Minister Steven Miles announcing the $2 million investment from the Great Barrier Reef Innovation Fund.
We welcomed Tuesday’s announcement of $2 million in matched funding from the Queensland Government.
The funds for a gully remediation project, one of several initiatives being supported under the government’s Great Barrier Reef Innovation Fund, will be used to trial new innovative techniques to improve our ability to cost effectively restore erosion gullies and improve water quality on the Great Barrier Reef.
In addition, a significant $500,000 donation was also contributed by philanthropists, David and Sallie Prior.
Mr Prior said “we are hopeful our contribution will encourage others to support Greening Australia’s exceptional leadership.
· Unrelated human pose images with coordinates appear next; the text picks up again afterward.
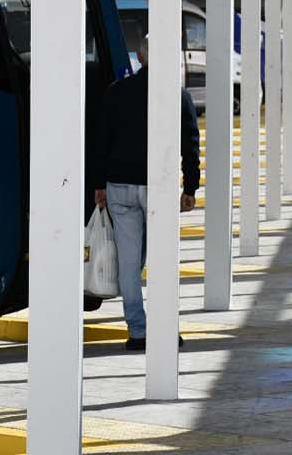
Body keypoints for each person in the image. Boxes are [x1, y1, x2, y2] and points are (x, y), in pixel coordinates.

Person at [92, 37, 201, 351]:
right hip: (160, 188)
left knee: (129, 262)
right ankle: (165, 328)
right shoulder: (178, 96)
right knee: (162, 260)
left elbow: (101, 142)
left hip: (119, 187)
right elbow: (189, 144)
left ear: (139, 58)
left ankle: (138, 332)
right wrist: (190, 187)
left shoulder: (116, 92)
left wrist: (100, 184)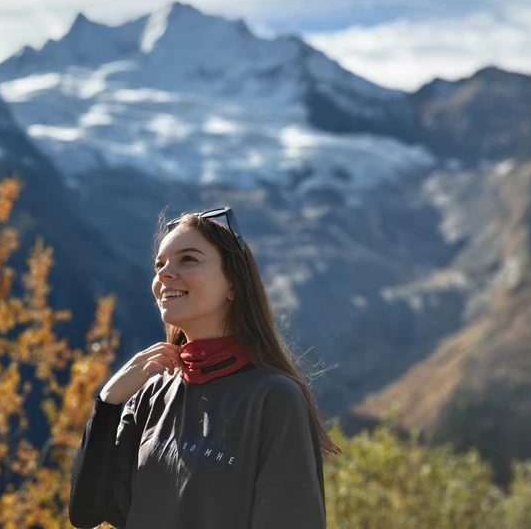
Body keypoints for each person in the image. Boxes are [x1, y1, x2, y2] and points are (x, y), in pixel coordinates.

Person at [69, 207, 341, 529]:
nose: (164, 274)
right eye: (159, 265)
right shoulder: (150, 396)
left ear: (233, 284)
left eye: (188, 259)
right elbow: (86, 512)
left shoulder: (274, 398)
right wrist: (108, 402)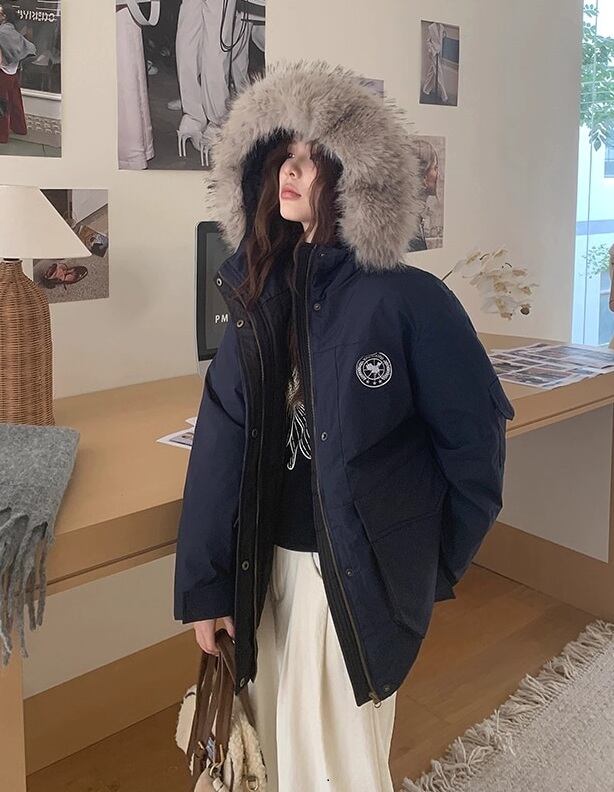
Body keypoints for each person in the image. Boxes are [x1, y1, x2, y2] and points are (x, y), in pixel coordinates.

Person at [173, 59, 515, 791]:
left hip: (353, 576)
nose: (290, 173)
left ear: (356, 178)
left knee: (338, 769)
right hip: (264, 570)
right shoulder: (255, 295)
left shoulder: (409, 300)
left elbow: (475, 446)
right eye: (282, 157)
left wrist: (419, 566)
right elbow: (221, 441)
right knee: (273, 755)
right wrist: (207, 587)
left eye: (311, 158)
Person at [0, 1, 36, 144]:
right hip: (13, 72)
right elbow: (29, 47)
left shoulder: (1, 32)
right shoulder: (12, 31)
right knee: (15, 101)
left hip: (3, 73)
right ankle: (20, 128)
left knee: (2, 104)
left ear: (4, 16)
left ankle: (2, 135)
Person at [408, 138, 440, 252]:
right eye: (435, 168)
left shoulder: (414, 217)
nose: (438, 174)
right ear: (423, 176)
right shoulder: (410, 227)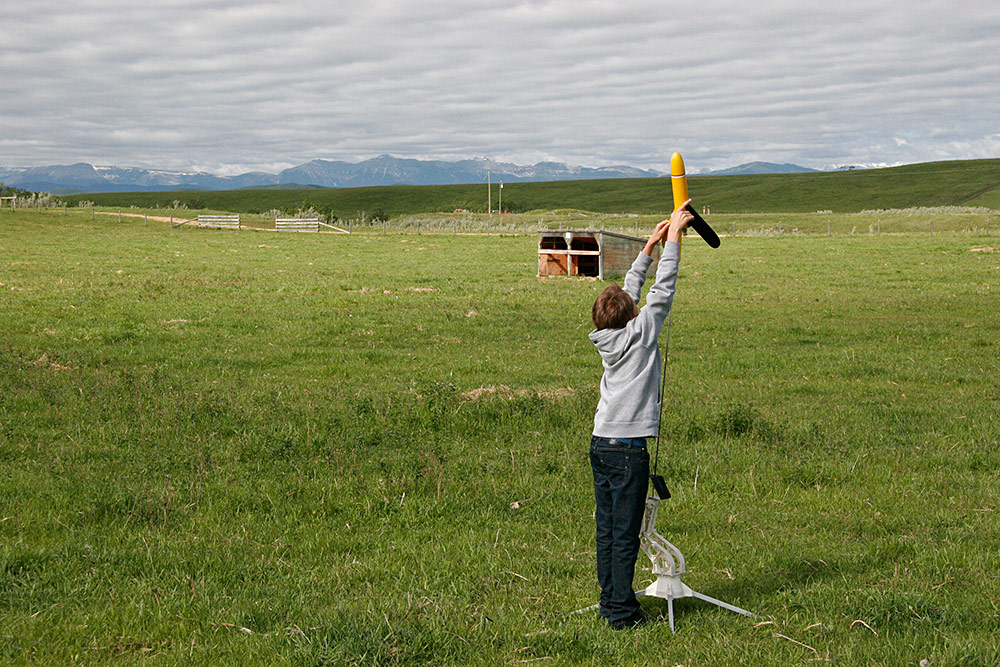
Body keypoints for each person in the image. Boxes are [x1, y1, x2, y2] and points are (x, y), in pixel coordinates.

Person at [588, 201, 693, 629]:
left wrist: (647, 248)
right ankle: (621, 613)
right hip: (629, 450)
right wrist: (671, 243)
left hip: (600, 445)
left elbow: (632, 294)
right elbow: (662, 291)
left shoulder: (608, 335)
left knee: (608, 532)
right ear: (632, 317)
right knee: (626, 536)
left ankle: (610, 601)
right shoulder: (642, 330)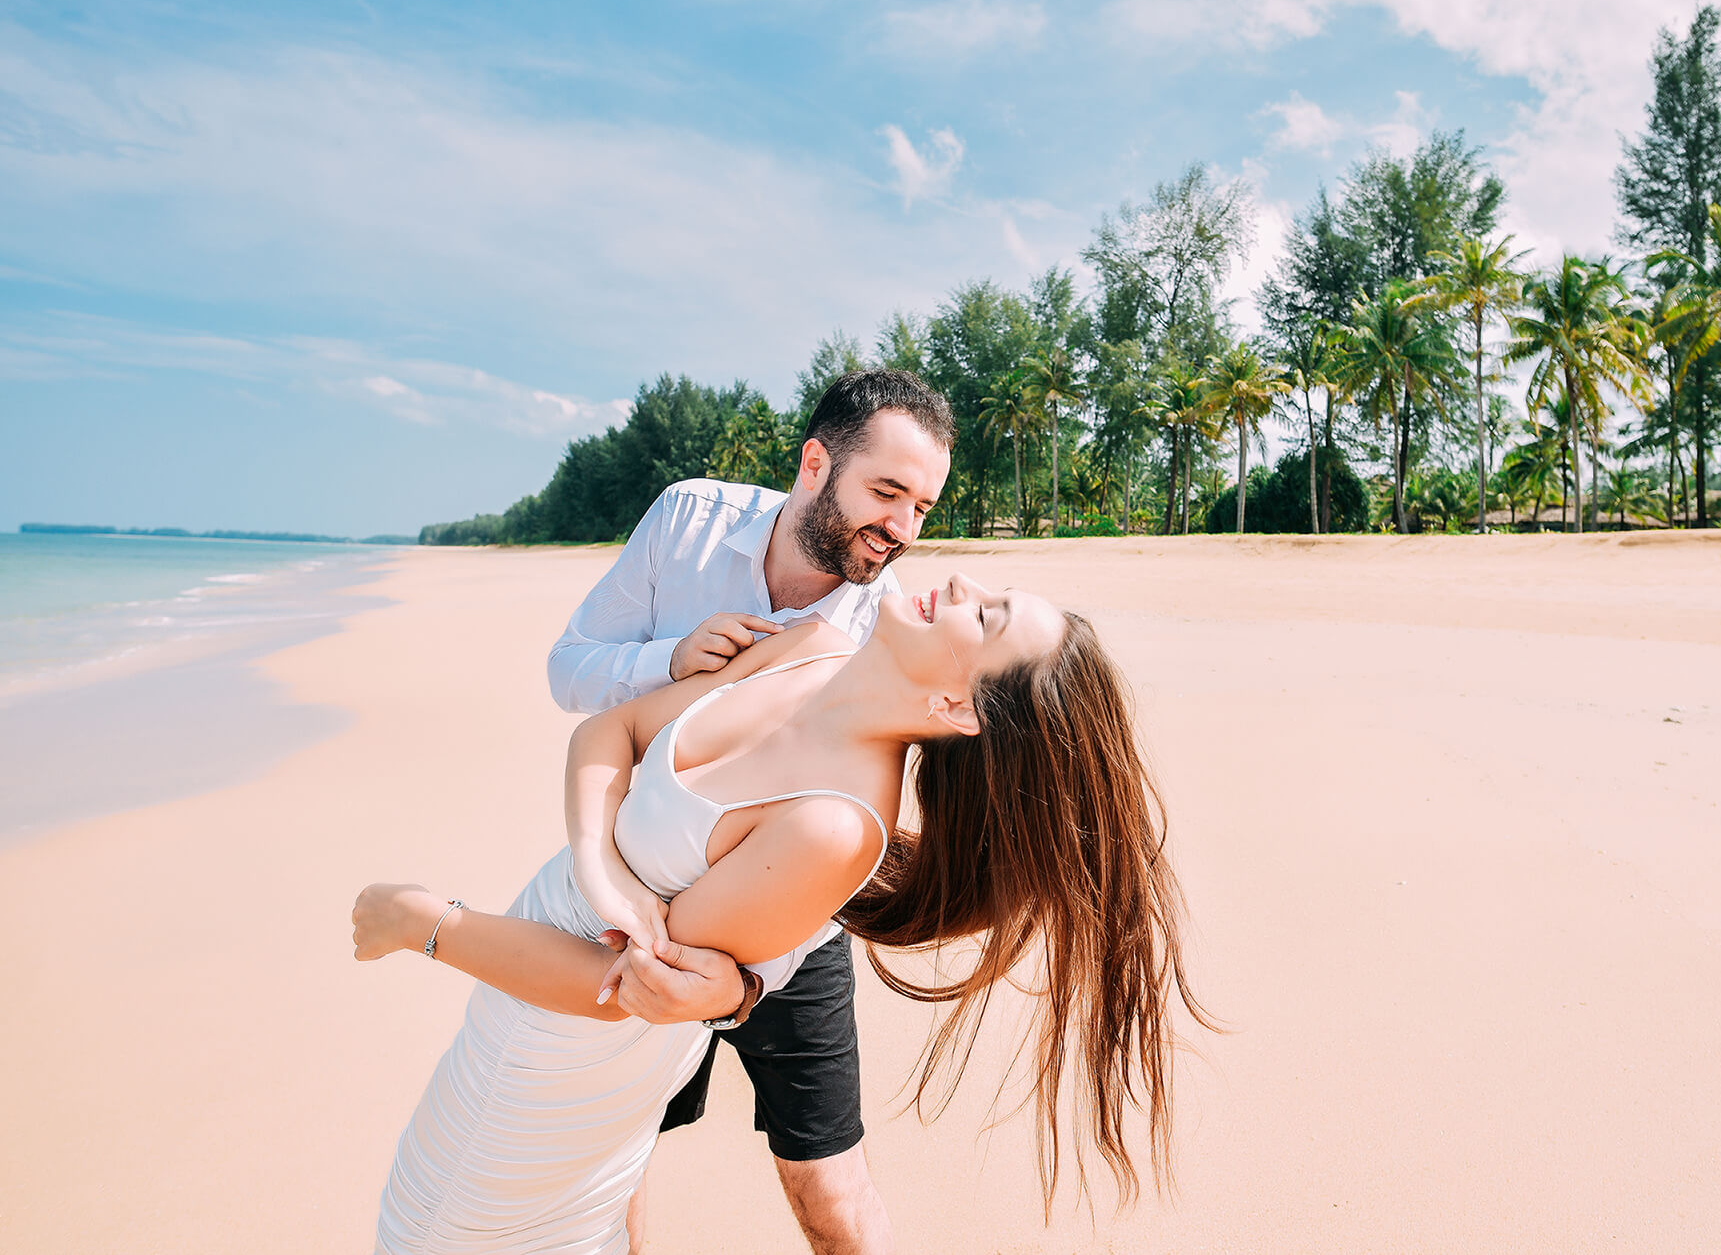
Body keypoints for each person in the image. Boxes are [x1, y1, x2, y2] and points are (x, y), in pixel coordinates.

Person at [354, 574, 1209, 1254]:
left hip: (560, 1059)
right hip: (511, 1003)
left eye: (984, 619)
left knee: (443, 1233)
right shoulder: (810, 645)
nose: (954, 585)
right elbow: (609, 732)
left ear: (957, 709)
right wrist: (598, 862)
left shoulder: (834, 827)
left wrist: (426, 923)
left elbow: (618, 990)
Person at [546, 368, 954, 1253]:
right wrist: (669, 662)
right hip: (634, 896)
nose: (903, 529)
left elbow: (851, 833)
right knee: (612, 1163)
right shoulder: (686, 520)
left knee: (831, 1188)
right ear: (816, 463)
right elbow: (569, 668)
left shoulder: (885, 628)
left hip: (790, 924)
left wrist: (748, 982)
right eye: (887, 493)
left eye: (923, 507)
The match fund model enables us to invest as partners with Government and the business community at the scale and impact required to improve reef water quality.”
Greening Australia CEO, Brendan Foran with Minister Steven Miles, David and Sallie Prior and Troy Collings
Greening Australia CEO Brendan Foran said the funding would make a real difference to the effort to help farmers restore the gully erosion on their properties.
“Fixing the problem of fine sediment run-off from gully erosion will be achieved through large-scale landscape restoration.
“The restoration work will involve reshaping and re-vegetating gullies to stop the sediment at the source, as well as rebuilding coastal wetlands that act as kidneys, filtering out sediment before it reaches the reef.
Greening Australia CEO, Brendan Foran addressing the media
“This funding will enable us to establish large-scale restoration trials and a demonstration site showcasing innovative and effective gully restoration techniques,” Mr Foran said.
He added the key to success is the commitment from landowners, pointing to the close working relationships Greening Australia have worked hard to develop and maintain.
Mr Foran said over the last 150 years, deep eroding gullies have formed on private grazing land – some over 10 meters deep – in the Great Barrier Reef catchments.
“When it rains, plumes of sediment, pesticides and nutrients flow from land onto the reef, choking fish and coral, creating algal blooms and weakening the marine ecosystem.
“Landholders are supportive, but once it starts raining it’s impossible to stop the gullies eroding and sediment rushing onto the reef.
“It’s been scientifically proven that the restoration techniques we intend to use can reduce the sediment being released from the eroding gullies by up to 75 per cent,” Mr Foran said.